» Assignment: Word for word, reproduce the records, keeping none of the pictures.

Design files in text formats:
◆ ◆ ◆ ◆

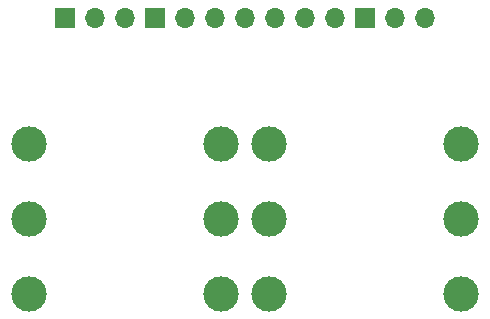
<source format=gbr>
%TF.GenerationSoftware,KiCad,Pcbnew,(6.0.0-0)*%
%TF.CreationDate,2022-03-04T21:17:09-05:00*%
%TF.ProjectId,audio-jack,61756469-6f2d-46a6-9163-6b2e6b696361,rev?*%
%TF.SameCoordinates,Original*%
%TF.FileFunction,Soldermask,Bot*%
%TF.FilePolarity,Negative*%
%FSLAX46Y46*%
G04 Gerber Fmt 4.6, Leading zero omitted, Abs format (unit mm)*
G04 Created by KiCad (PCBNEW (6.0.0-0)) date 2022-03-04 21:17:09*
%MOMM*%
%LPD*%
G01*
G04 APERTURE LIST*
%ADD10C,3.000000*%
%ADD11R,1.700000X1.700000*%
%ADD12O,1.700000X1.700000*%
G04 APERTURE END LIST*
D10*
%TO.C,J1*%
X135128000Y-76581000D03*
X118898000Y-76581000D03*
X135128000Y-82931000D03*
X118898000Y-82931000D03*
X135128000Y-70231000D03*
X118898000Y-70231000D03*
%TD*%
D11*
%TO.C,J5*%
X147320000Y-59563000D03*
D12*
X149860000Y-59563000D03*
X152400000Y-59563000D03*
%TD*%
D11*
%TO.C,J4*%
X121920000Y-59563000D03*
D12*
X124460000Y-59563000D03*
X127000000Y-59563000D03*
%TD*%
D11*
%TO.C,J2*%
X129540000Y-59563000D03*
D12*
X132080000Y-59563000D03*
X134620000Y-59563000D03*
X137160000Y-59563000D03*
X139700000Y-59563000D03*
X142240000Y-59563000D03*
X144780000Y-59563000D03*
%TD*%
D10*
%TO.C,J3*%
X155435000Y-76581000D03*
X139205000Y-76581000D03*
X155435000Y-82931000D03*
X139205000Y-82931000D03*
X155435000Y-70231000D03*
X139205000Y-70231000D03*
%TD*%
M02*

</source>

◆ ◆ ◆ ◆

» Output for this task:
<source format=gbr>
%TF.GenerationSoftware,KiCad,Pcbnew,(6.0.0-0)*%
%TF.CreationDate,2022-03-04T21:17:09-05:00*%
%TF.ProjectId,audio-jack,61756469-6f2d-46a6-9163-6b2e6b696361,rev?*%
%TF.SameCoordinates,Original*%
%TF.FileFunction,Soldermask,Bot*%
%TF.FilePolarity,Negative*%
%FSLAX46Y46*%
G04 Gerber Fmt 4.6, Leading zero omitted, Abs format (unit mm)*
G04 Created by KiCad (PCBNEW (6.0.0-0)) date 2022-03-04 21:17:09*
%MOMM*%
%LPD*%
G01*
G04 APERTURE LIST*
%ADD10C,3.000000*%
%ADD11R,1.700000X1.700000*%
%ADD12O,1.700000X1.700000*%
G04 APERTURE END LIST*
D10*
%TO.C,J1*%
X135128000Y-76581000D03*
X118898000Y-76581000D03*
X135128000Y-82931000D03*
X118898000Y-82931000D03*
X135128000Y-70231000D03*
X118898000Y-70231000D03*
%TD*%
D11*
%TO.C,J5*%
X147320000Y-59563000D03*
D12*
X149860000Y-59563000D03*
X152400000Y-59563000D03*
%TD*%
D11*
%TO.C,J4*%
X121920000Y-59563000D03*
D12*
X124460000Y-59563000D03*
X127000000Y-59563000D03*
%TD*%
D11*
%TO.C,J2*%
X129540000Y-59563000D03*
D12*
X132080000Y-59563000D03*
X134620000Y-59563000D03*
X137160000Y-59563000D03*
X139700000Y-59563000D03*
X142240000Y-59563000D03*
X144780000Y-59563000D03*
%TD*%
D10*
%TO.C,J3*%
X155435000Y-76581000D03*
X139205000Y-76581000D03*
X155435000Y-82931000D03*
X139205000Y-82931000D03*
X155435000Y-70231000D03*
X139205000Y-70231000D03*
%TD*%
M02*

</source>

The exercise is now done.